Today's Saint

St. John of God

640px-Pedro_Nolasco_y_Lara_-_St._John_of_God_-_Google_Art_Project

A contemporary of St. Ignatius of Loyola [July 31], the Portuguese St. John of God (1495-1550) was another soldier who underwent a profound conversion and later established a religious order. At the age of forty John wanted to give his life to God, perhaps by dying as a martyr; he was advised to seek God instead by the manner in which he lived his daily life.

While in Spain, John was profoundly moved by the preaching of Blessed John of Avila and in response spent a day publicly beating himself in repentance for his sins. John was thereupon committed to a lunatic asylum, where Blessed John visited him and advised him to be more active in caring for the needs of others, instead of enduring personal hardships. This advice had a calming effect, and John went on to establish a house where he cared for the poor and the sick. His love and devotion touched many people, and benefactors aided his efforts with money and provisions.

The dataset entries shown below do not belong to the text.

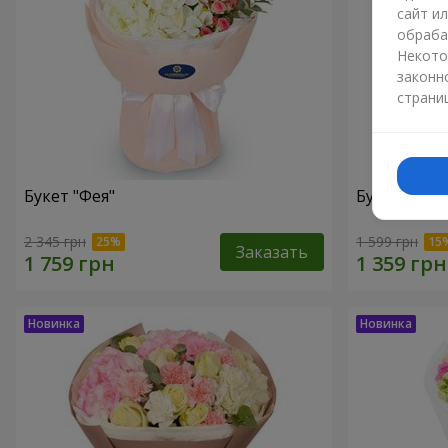
сайт и
обраба
Некото
законн
страни
Букет "Фея"
Букет "Юрм
2 345 грн
1 599 грн
Заказать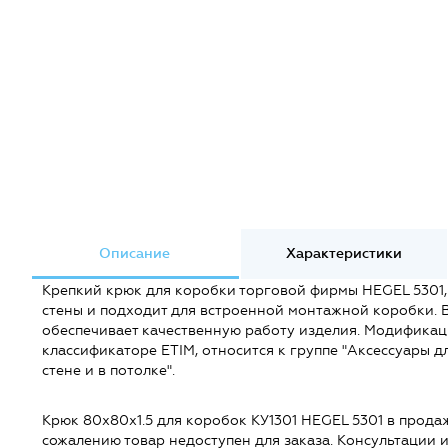
Описание
Характеристики
Крепкий крюк для коробки торговой фирмы HEGEL 5301,
стены и подходит для встроенной монтажной коробки. 
обеспечивает качественную работу изделия. Модификац
классификаторе ETIM, относится к группе "Аксессуары 
стене и в потолке".
Крюк 80х80х1.5 для коробок КУ1301 HEGEL 5301 в продаже 
сожалению товар недоступен для заказа. Консультации 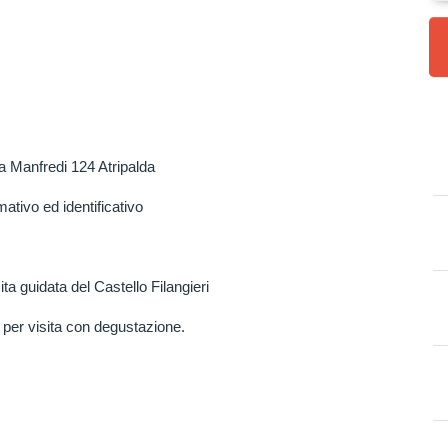
ia Manfredi 124 Atripalda
ativo ed identificativo
ita guidata del Castello Filangieri
per visita con degustazione.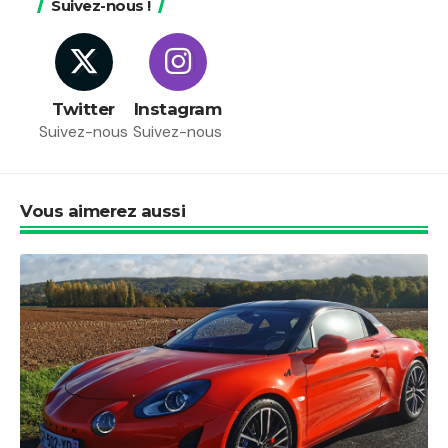
Suivez-nous !
Twitter
Instagram
Suivez-nous
Suivez-nous
Vous aimerez aussi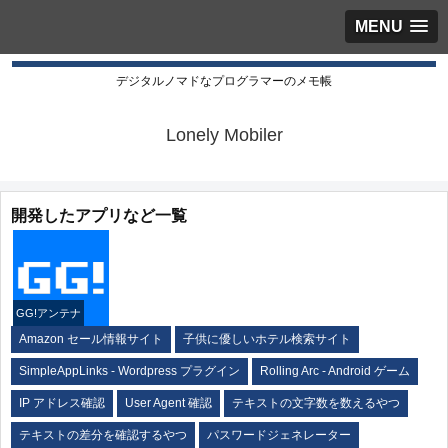
MENU
デジタルノマドなプログラマーのメモ帳
Lonely Mobiler
開発したアプリなど一覧
GG!アンテナ
Amazon セール情報サイト
子供に優しいホテル検索サイト
SimpleAppLinks - Wordpress プラグイン
Rolling Arc - Android ゲーム
IP アドレス確認
User Agent 確認
テキストの文字数を数えるやつ
テキストの差分を確認するやつ
パスワードジェネレーター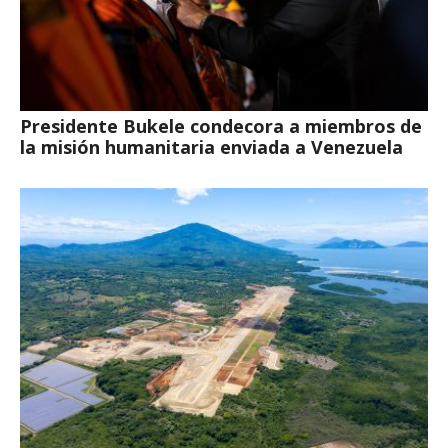
Presidente Bukele condecora a miembros de
la misión humanitaria enviada a Venezuela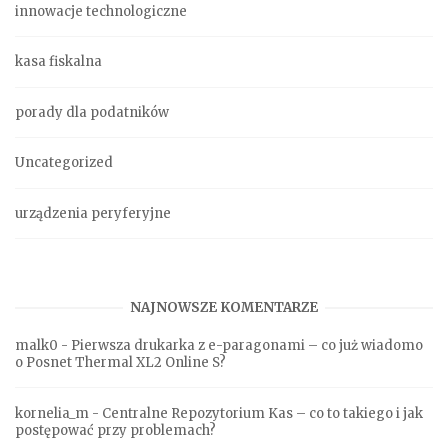
innowacje technologiczne
kasa fiskalna
porady dla podatników
Uncategorized
urządzenia peryferyjne
NAJNOWSZE KOMENTARZE
malk0
-
Pierwsza drukarka z e-paragonami – co już wiadomo
o Posnet Thermal XL2 Online S?
kornelia_m
-
Centralne Repozytorium Kas – co to takiego i jak
postępować przy problemach?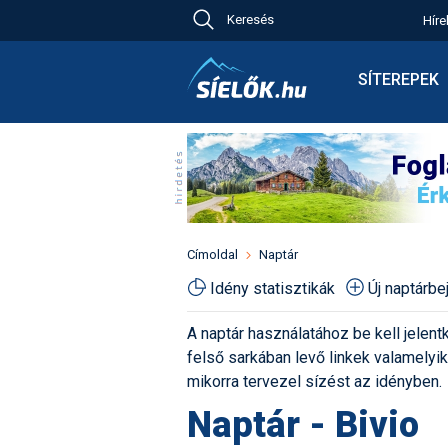
Keresés
Híre
Ch
Bú
SÍTEREPEK
Pr
Síterepkeres
Új
Élménybesz
Ny
Síbérletárak
A
Terepcsopor
Hó
Toplista
Kr
Időjárás előr
Címoldal
Naptár
Kr
Havazás előr
Idény statisztikák
Új naptárb
M
Webkamerák
A naptár használatához be kell jelentk
Fotók
felső sarkában levő linkek valamelyiké
Pályaszállás
mikorra tervezel sízést az idényben.
Naptár - Bivio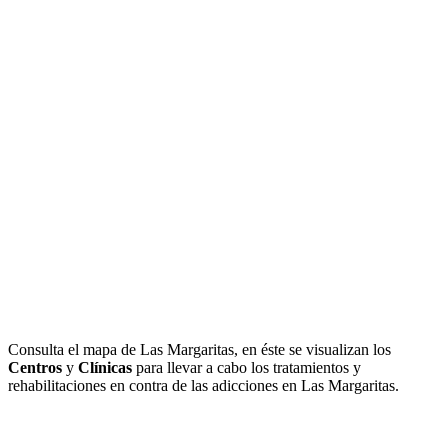
Consulta el mapa de Las Margaritas, en éste se visualizan los
Centros
y
Clínicas
para llevar a cabo los tratamientos y
rehabilitaciones en contra de las adicciones en Las Margaritas.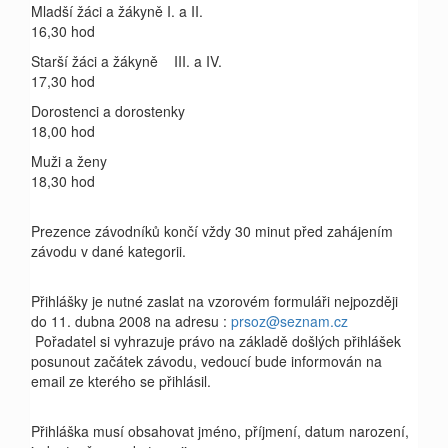
Mladší žáci a žákyně I. a II.
16,30 hod
Starší žáci a žákyně III. a IV.
17,30 hod
Dorostenci a dorostenky
18,00 hod
Muži a ženy
18,30 hod
Prezence závodníků
končí
vždy 30 minut před zahájením
závodu v dané kategorii.
Přihlášky je nutné zaslat na vzorovém formuláři nejpozději
do 11. dubna 2008 na adresu :
prsoz@seznam.cz
Pořadatel si vyhrazuje právo na základě došlých přihlášek
posunout začátek závodu, vedoucí bude informován na
email ze kterého se přihlásil.
Přihláška musí obsahovat jméno, příjmení, datum narození,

On one occasion the Archbishop of Granada summoned John because of a complaint that his hospital was open to prostitutes and tramps. John fell on his knees and said, “The Son of Man came for sinners, and we are bound to seek their conversion. I am unfaithful to my vocation because I neglect this, but I confess that I know of no bad person in my hospital except myself alone, who am indeed unworthy to eat the bread of the poor.” Profoundly moved by this, the Archbishop became one of John’s strongest supporters.

The saint continued his efforts for another ten years, and organized the Brothers Hospitallers when his health failed. St. John died on his knees before the altar on March 8, 1550, and is considered the patron of nurses and of the sick.

Lessons

1. Dramatic acts of penance may have their place, but as St. John was taught by Blessed John of Avila, actively caring for the poor is more practical and often more valuable in the eyes of God.

2. Holiness and humility go hand-in-hand; St. John sincerely believed that the poor, the lowly, and even the outcasts whom he served in his hospital were worthier and more important than himself.